# ACTION ITEM
After reading the data below, copy out every line that contains the word "lines".

# AVAILABLE RECORDS
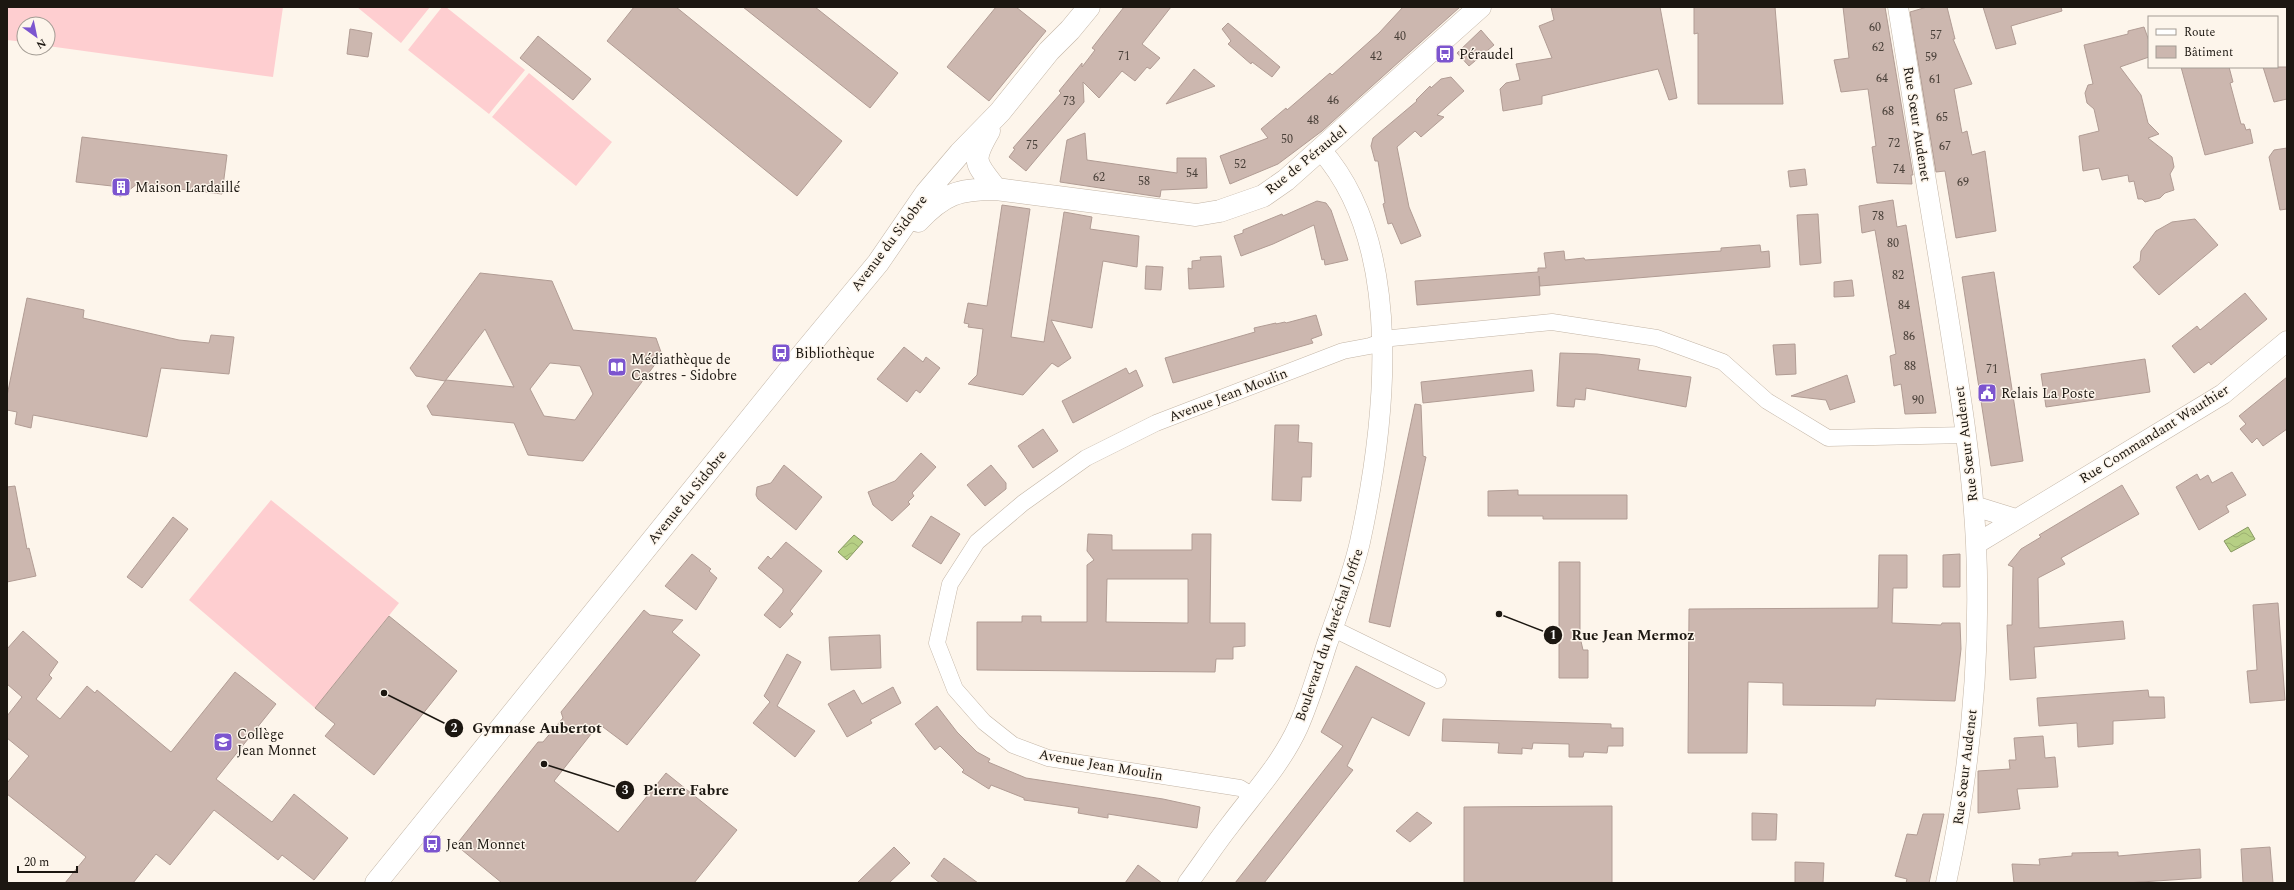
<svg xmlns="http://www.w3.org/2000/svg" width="2294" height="890" font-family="Spectral,serif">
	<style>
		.pitch { fill: #feced0 }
		.water { fill: url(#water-waves); stroke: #889862 }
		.building { fill: #ccb7af; stroke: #b19c94; fill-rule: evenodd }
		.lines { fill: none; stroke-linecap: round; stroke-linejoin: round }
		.minor-casing { stroke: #c3b5a6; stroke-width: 17 }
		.tertiary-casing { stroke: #c3b5a6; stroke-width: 21 }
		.secondary-casing { stroke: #c3b5a6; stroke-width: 23 }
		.minor { stroke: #fff; stroke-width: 16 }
		.tertiary { stroke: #fff; stroke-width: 20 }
		.secondary { stroke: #fff; stroke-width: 22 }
		.labels { text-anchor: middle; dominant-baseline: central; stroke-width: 3; stroke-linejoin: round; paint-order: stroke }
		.number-label { font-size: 12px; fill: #483f38 }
		.poi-label { font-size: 14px; fill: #1c1711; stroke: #fdf5eb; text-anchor: start }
		.street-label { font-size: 14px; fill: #1c1711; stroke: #fdf5eb }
		.leader { fill: none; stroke: #1c1711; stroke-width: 1.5 }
		.callout-dot { fill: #1c1711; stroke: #fdf5eb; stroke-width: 1.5 }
		.mark-label { font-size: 12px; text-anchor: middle; font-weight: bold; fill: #fff }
		.callout-label { font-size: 15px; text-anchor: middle; font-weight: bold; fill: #1c1711; stroke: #fdf5eb; stroke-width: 3; stroke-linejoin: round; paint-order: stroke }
	</style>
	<defs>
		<pattern id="water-waves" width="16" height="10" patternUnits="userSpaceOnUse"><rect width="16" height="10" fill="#b6cf84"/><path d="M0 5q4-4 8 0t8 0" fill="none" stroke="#9cb171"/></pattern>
	</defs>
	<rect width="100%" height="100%" fill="#fdf5eb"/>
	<path class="pitch" d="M7 7H283L273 77 48 46V24H24V42L7 40Z
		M357 7H430L401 43Z
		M442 7H446L525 70 489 114 408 50Z
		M529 73 612 142 576 186 492 117Z
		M271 500 399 603 315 708 189 600Z"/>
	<path class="water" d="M2248 527 2255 539 2231 552 2224 541Z
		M854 535 863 542 847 560 838 552Z"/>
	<path class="building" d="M634 7H676L842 141 797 196 607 41Z
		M743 7H815L898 73 870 108Z
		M996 7H1016L1046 31 989 101 947 67Z
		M1124 7H1171L1142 44 1160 58 1150 69 1147 67 1135 81 1122 71 1099 98 1083 82 1084 102 1026 171 1009 157 1015 149 1013 148 1061 93 1059 91 1082 63V67L1095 50 1092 48Z
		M1403 7H1460L1322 131 1278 164 1230 184 1220 156 1268 138 1261 129 1286 108 1287 110 1330 73 1332 75 1379 33Z
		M1551 7H1660L1677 98 1669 100 1658 69 1542 96V104L1503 111 1500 89 1506 83 1520 80 1516 64 1552 58 1539 26 1554 20Z
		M1694 7H1775L1783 104H1698V33L1694 34Z
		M1843 7H1885L1913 175H1911L1912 184 1877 183 1872 147 1876 146 1868 89 1841 92 1834 60 1849 58Z
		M1927 7H1947L1955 39H1953L1972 84 1954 89 1962 133 1967 131 1972 155 1985 151 1996 231 1956 238 1945 171 1936 172 1910 12Z
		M1983 7H2061L2062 11 2011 26 2016 44 1996 49Z
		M1228 23 1280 67 1272 77 1252 62 1251 64 1228 44 1231 41 1222 29Z
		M2144 27 2149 41V57L2120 67 2141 95 2148 123 2159 134 2148 138 2172 157 2174 167 2170 174 2174 190 2165 193 2160 198 2145 202 2142 199H2138L2134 181 2129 182 2128 175 2102 180 2099 168 2083 171 2079 136 2099 131 2094 109 2087 103 2085 93 2088 85 2093 84 2084 45 2128 34V31Z
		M350 29 372 33 368 57 347 54Z
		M1481 30 1494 45 1469 66 1457 53Z
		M538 36 591 79 573 100 520 58Z
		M2181 67H2229L2233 82 2230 83 2241 124H2244L2246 130 2250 129 2253 143 2205 155Z
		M2263 67H2287V99L2274 102Z
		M1194 69 1215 86 1166 104Z
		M1451 77 1464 91 1437 115 1444 117 1421 137 1415 131 1397 147 1409 207 1421 236 1401 244 1392 223 1388 224 1383 204 1385 203 1378 161H1375L1371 146 1373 138 1417 101 1416 100 1430 86 1431 88 1441 79Z
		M1085 133 1087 160 1177 173V158H1206L1207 188 1161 190 1160 197 1060 182 1067 140Z
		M82 137 227 155 222 194 137 184 120 197 112 186 76 182Z
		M2287 148V209L2280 210 2269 157 2274 150Z
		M1805 169 1807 185 1790 187 1788 171Z
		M1893 200 1897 227 1906 225 1936 413 1905 414 1901 384 1894 386 1890 356 1896 354 1875 230 1862 233 1859 206Z
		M1317 201 1326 203 1331 210 1348 260 1325 265 1324 259 1322 260 1314 225 1273 244 1241 256 1234 236 1243 233V230L1282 214 1283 216Z
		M1002 205 1030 209 1011 337 1044 342 1064 212 1092 217 1090 229 1139 236 1137 267 1103 261 1092 328 1051 320 1071 358 1058 367 1052 363 1023 395 968 384 977 375 983 329 968 327 969 324 964 323 968 303 987 306Z
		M1818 214 1821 263 1800 265 1797 215Z
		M2195 219 2218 245 2159 295 2133 267 2140 261 2141 251 2156 231 2172 222Z
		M1760 245 1761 252 1769 251 1770 267 1540 286 1539 276 1540 295 1417 305 1415 281 1538 272V268H1546L1544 253 1564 251 1565 260 1584 258 1585 260 1721 251V248Z
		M1221 256 1224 287 1189 289 1188 268 1192 269V261L1201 260 1200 257Z
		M1146 266 1163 267 1161 290 1145 289Z
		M1994 272 2023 461 1991 466 1962 277Z
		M480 273 552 281 573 330 656 338 662 355 583 461 528 455 514 423 432 415 427 406 446 380 514 387 485 329 445 381 416 376 410 368ZM550 363 580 366 593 394 575 420 544 416 530 389Z
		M1852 280 1854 296 1834 297V282Z
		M2245 293 2267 319 2211 365 2209 362 2194 373 2172 346 2197 326 2200 330Z
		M27 298 84 310 83 318 179 340 209 343 211 335 234 337 229 374 161 368 147 437 33 415 31 428 15 424 17 412 7 410V396Z
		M1316 315 1322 335 1311 339 1313 343 1173 383 1165 358 1255 332 1254 328 1276 323V324L1285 322 1286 323Z
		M1795 344 1796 374 1776 375 1773 345Z
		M904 347 923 362 926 357 940 368 920 393 916 390 907 402 877 379Z
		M1560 353 1597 354 1640 359 1638 370 1691 377 1686 407 1586 388 1585 400 1575 399 1574 407 1557 406Z
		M2145 359 2150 392 2046 407 2041 374Z
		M1126 368 1129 374 1136 370 1143 386 1073 423 1062 401Z
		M1532 370 1534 391 1423 403 1421 382Z
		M1847 375 1855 402 1830 410 1826 400 1791 396Z
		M2287 377V429L2263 446 2257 438 2252 443 2240 429 2246 424 2239 416Z
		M1415 404 1421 405 1423 456 1426 457 1390 627 1369 622Z
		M1275 425H1299L1298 442 1312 443 1311 477H1302L1301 501 1272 500Z
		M1043 429 1058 451 1033 468 1018 446Z
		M921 453 936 467 912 493 914 496 908 502 910 504 892 521 873 505 868 492 895 481Z
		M784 465 822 497 796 530 758 499 756 495 757 487 771 483Z
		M991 465 1006 483V489L985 506 967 485Z
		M2232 472 2246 495 2226 506 2229 512 2199 530 2176 487 2197 474 2200 480 2208 475 2212 483Z
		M2122 485 2139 514 2061 558 2065 564 2038 578 2039 628 2123 621 2125 639 2034 647 2036 678 2010 680 2007 625H2012L2013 567 2008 565 2021 549 2041 537 2039 535Z
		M15 486 27 549 29 548 36 576 7 582V487Z
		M1518 490V495H1627V519H1543V516H1488V491Z
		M931 516 960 534 941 564 912 546Z
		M173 517 188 529 142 588 127 577Z
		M1088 534 1112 535V550H1192V534H1211L1210 623H1245V646L1233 647V659H1216L1215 672 977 670V622H1022V616H1041V622H1087V565L1094 560 1087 551ZM1107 579H1188V623L1106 622Z
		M786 542 822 571 790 611 793 614 780 628 764 615 783 592V589L758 568 768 556 771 559Z
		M692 554 711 569 709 571 717 578 696 610 665 586Z
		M1960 554V587H1943V555Z
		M1879 555H1907V588H1893L1892 623 1941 625 1942 623H1960L1961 649 1955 701 1876 699 1875 706 1783 705V683L1748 682 1747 753H1688L1689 609 1878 608Z
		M1559 562H1580V637L1583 650H1588V678H1559Z
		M2278 603 2285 700 2250 703 2247 671 2257 670 2253 605Z
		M644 610 650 615 683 620 672 632 700 655 627 745 599 724 554 781 618 832 666 773 737 830 694 883H502L456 845 538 742H543L563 718 561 712Z
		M389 616 457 671 374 775 325 736 335 724 315 708Z
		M23 631 58 662 49 675 52 678 36 699 60 719 87 686 95 693 97 690 171 752 235 672 276 704 216 779 272 822 294 794 348 838 314 880 282 855 278 860 214 810 170 865 156 854 133 883H65L86 857 7 794V783L29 756 7 738V716L22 697 7 684V649Z
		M880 635 881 668 831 670 829 637Z
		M787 654 801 662 777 706 815 731 795 757 753 723 770 702 764 696Z
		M1356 666 1425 703 1409 736 1372 717 1347 766 1353 770 1264 883H1235L1343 746 1321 732Z
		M893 687 901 703 870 720 872 723 847 737 828 704 854 690 862 704Z
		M2148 690 2149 697H2164L2165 718 2113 721V744L2078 747 2077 723 2039 726 2037 698Z
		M937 706 957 732 977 752 990 759 988 762 1026 778 1163 799 1200 807 1197 828 1108 814V818L1078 813 1079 808 1024 800V798L991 785 989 789 962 772 964 770 940 746 935 750 915 724Z
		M1443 719 1611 724V728H1623V746H1608L1607 753 1584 752 1583 757H1569V744L1533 743 1532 749 1522 748V754L1498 753 1499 743 1442 741Z
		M2043 736 2045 758 2055 757 2058 787 2017 789 2020 809 1978 813V771L2010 769 2009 760H2016L2014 738Z
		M1612 806V883H1464V807Z
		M1417 812 1432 823 1410 842 1396 831Z
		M1752 813 1777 814 1776 840H1752Z
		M1923 814H1944L1929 883H1906L1907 879 1895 876 1907 834 1917 835Z
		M894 847 910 863 889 883H857Z
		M2270 847 2273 883H2243L2241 849Z
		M2200 849 2201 878 2126 883H2014L2012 864 2040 865 2039 859 2072 856V853L2118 852V856Z
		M944 858 978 883H940L931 876Z
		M1795 862 1824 863 1823 883H1795Z
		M1138 865 1162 883H1125Z"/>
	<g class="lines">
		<defs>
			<path id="minor" d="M1332 630 1342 633 1438 680
				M1253 796 1240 788 1048 758 1013 745 984 722 955 689 937 643 950 584 977 542 1023 503 1086 458 1156 423 1343 351 1370 346 1392 338 1552 322 1657 338 1723 362 1767 401 1828 438 1967 435"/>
			<path id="tertiary" d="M1898 7C1913 103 1929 200 1945 296 1958 379 1972 460 1976 543 1981 656 1970 773 1946 883
				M1974 506 2016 519
				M1976 544 2223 394 2287 341
				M1188 883C1202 864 1215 844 1230 825 1254 793 1281 764 1298 727 1310 700 1318 672 1327 644 1339 610 1352 577 1360 542 1385 426 1407 247 1321 150"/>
			<path id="secondary" d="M989 131C971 162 975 162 996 189
				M918 221C944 194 958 189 996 189L1196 215 1220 211 1263 196 1286 180 1480 7
				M376 883 792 367 878 263 926 193 960 153 1000 112 1049 51 1070 30 1089 7"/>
		</defs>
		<use href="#minor" class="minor-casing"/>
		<use href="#tertiary" class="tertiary-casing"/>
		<use href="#secondary" class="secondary-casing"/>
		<use href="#minor" class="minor"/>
		<use href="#tertiary" class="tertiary"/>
		<use href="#secondary" class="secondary"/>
	</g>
	<defs>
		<symbol id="bus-square" viewBox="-11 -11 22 22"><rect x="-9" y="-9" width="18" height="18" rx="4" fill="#7c55cf" stroke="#fdf5eb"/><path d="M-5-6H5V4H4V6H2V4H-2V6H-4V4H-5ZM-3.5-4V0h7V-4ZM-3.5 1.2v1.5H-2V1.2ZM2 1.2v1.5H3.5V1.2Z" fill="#fff"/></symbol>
		<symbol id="building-square" viewBox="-11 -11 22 22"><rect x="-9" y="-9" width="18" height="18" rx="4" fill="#7c55cf" stroke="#fdf5eb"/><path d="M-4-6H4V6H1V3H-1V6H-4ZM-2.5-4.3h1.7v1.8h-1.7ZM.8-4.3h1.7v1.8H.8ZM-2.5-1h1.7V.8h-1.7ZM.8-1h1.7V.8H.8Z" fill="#fff"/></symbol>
		<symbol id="library-square" viewBox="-11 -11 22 22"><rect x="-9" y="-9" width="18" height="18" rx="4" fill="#7c55cf" stroke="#fdf5eb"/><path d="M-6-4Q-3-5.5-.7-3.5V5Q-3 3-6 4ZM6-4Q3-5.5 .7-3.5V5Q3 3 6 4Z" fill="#fff"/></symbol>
		<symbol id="civic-square" viewBox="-11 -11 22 22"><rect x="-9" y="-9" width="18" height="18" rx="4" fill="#7c55cf" stroke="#fdf5eb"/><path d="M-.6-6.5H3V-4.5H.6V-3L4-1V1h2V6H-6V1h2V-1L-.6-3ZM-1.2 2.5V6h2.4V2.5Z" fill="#fff"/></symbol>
		<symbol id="school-square" viewBox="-11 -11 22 22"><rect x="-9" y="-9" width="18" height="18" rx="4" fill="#7c55cf" stroke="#fdf5eb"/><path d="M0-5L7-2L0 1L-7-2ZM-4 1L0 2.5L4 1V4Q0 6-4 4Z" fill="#fff"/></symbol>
	</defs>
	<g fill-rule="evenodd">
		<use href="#bus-square" x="1434" y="43" width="22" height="22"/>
		<use href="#building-square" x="110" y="176" width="22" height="22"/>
		<use href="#bus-square" x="770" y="342" width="22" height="22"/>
		<use href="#library-square" x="606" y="356" width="22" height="22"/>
		<use href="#civic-square" x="1976" y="382" width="22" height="22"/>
		<use href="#school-square" x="212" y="731" width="22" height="22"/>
		<use href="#bus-square" x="421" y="833" width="22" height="22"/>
	</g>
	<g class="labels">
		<g class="number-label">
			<text x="1875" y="27">60</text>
			<text x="1936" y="35">57</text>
			<text x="1400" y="36">40</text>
			<text x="1878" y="47">62</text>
			<text x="1124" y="56">71</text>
			<text x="1376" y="56">42</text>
			<text x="1931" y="57">59</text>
			<text x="1882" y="78">64</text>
			<text x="1935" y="79">61</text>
			<text x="1333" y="100">46</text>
			<text x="1069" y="101">73</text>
			<text x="1888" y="111">68</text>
			<text x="1942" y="117">65</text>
			<text x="1313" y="120">48</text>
			<text x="1287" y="139">50</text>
			<text x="1894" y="143">72</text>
			<text x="1032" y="145">75</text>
			<text x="1945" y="146">67</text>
			<text x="1240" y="164">52</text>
			<text x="1899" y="169">74</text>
			<text x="1192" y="173">54</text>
			<text x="1099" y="177">62</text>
			<text x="1144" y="181">58</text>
			<text x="1963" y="182">69</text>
			<text x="1878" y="216">78</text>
			<text x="1893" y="243">80</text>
			<text x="1898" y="275">82</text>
			<text x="1904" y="305">84</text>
			<text x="1909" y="336">86</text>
			<text x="1910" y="366">88</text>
			<text x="1992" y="369">71</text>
			<text x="1918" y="400">90</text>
		</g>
		<g class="poi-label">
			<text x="1459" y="54">Péraudel</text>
			<text x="135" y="187">Maison Lardaillé</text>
			<text x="795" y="353">Bibliothèque</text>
			<text x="631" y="359">Médiathèque de<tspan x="631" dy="16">Castres - Sidobre</tspan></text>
			<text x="2001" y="393">Relais La Poste</text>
			<text x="237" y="734">Collège<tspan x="237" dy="16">Jean Monnet</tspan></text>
			<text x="446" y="844">Jean Monnet</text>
		</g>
		<g class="street-label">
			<text transform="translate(1917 124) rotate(81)">Rue Sœur Audenet</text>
			<text transform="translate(1306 160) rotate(-39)">Rue de Péraudel</text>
			<text transform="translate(889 243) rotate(-53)">Avenue du Sidobre</text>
			<text transform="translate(1228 395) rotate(-21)">Avenue Jean Moulin</text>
			<text transform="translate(2154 434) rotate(-32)">Rue Commandant Wauthier</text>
			<text transform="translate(1966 444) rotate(-97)">Rue Sœur Audenet</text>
			<text transform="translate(687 497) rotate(-51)">Avenue du Sidobre</text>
			<text transform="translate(1329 635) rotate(-71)">Boulevard du Maréchal Joffre</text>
			<text transform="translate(1101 765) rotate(10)">Avenue Jean Moulin</text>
			<text transform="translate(1965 767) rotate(-83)">Rue Sœur Audenet</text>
		</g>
	</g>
	<path class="leader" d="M1499 614L1553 635M384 693L454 728M544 764L625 790"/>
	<g class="callout-dot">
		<circle cx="1499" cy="614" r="4"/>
		<circle cx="384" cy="693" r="4"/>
		<circle cx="544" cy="764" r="4"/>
		<circle cx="1553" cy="635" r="10"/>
		<circle cx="454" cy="728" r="10"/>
		<circle cx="625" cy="790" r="10"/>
	</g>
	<g class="mark-label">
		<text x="1553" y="639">1</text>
		<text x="454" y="732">2</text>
		<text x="625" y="794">3</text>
	</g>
	<g class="callout-label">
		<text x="1633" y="640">Rue Jean Mermoz</text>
		<text x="537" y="733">Gymnase Aubertot</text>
		<text x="686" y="795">Pierre Fabre</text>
	</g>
	<rect width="2294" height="890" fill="none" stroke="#1c1711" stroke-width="16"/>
	<rect x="2148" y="16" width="130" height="52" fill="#fdf5eb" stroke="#a39c94"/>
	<rect x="2156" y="29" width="20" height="6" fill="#ffffff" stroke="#a39c94"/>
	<text x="2184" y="36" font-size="12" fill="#1c1711">Route</text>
	<rect x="2156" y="46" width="20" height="12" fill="#ccb7af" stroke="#a39c94"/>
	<text x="2184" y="56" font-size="12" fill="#1c1711">Bâtiment</text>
	<g transform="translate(36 36) rotate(147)"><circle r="19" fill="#fdf5eb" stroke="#a39c94"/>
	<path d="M0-3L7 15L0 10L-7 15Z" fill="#7c55cf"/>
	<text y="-6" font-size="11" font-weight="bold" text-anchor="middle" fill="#1c1711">N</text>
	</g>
	<path d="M18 866v6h59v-6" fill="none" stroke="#1c1711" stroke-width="2"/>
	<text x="24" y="866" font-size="12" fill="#1c1711" stroke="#fdf5eb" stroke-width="3" paint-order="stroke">20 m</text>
</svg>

# SOLUTION FOR THIS TASK
		.lines { fill: none; stroke-linecap: round; stroke-linejoin: round }
	<g class="lines">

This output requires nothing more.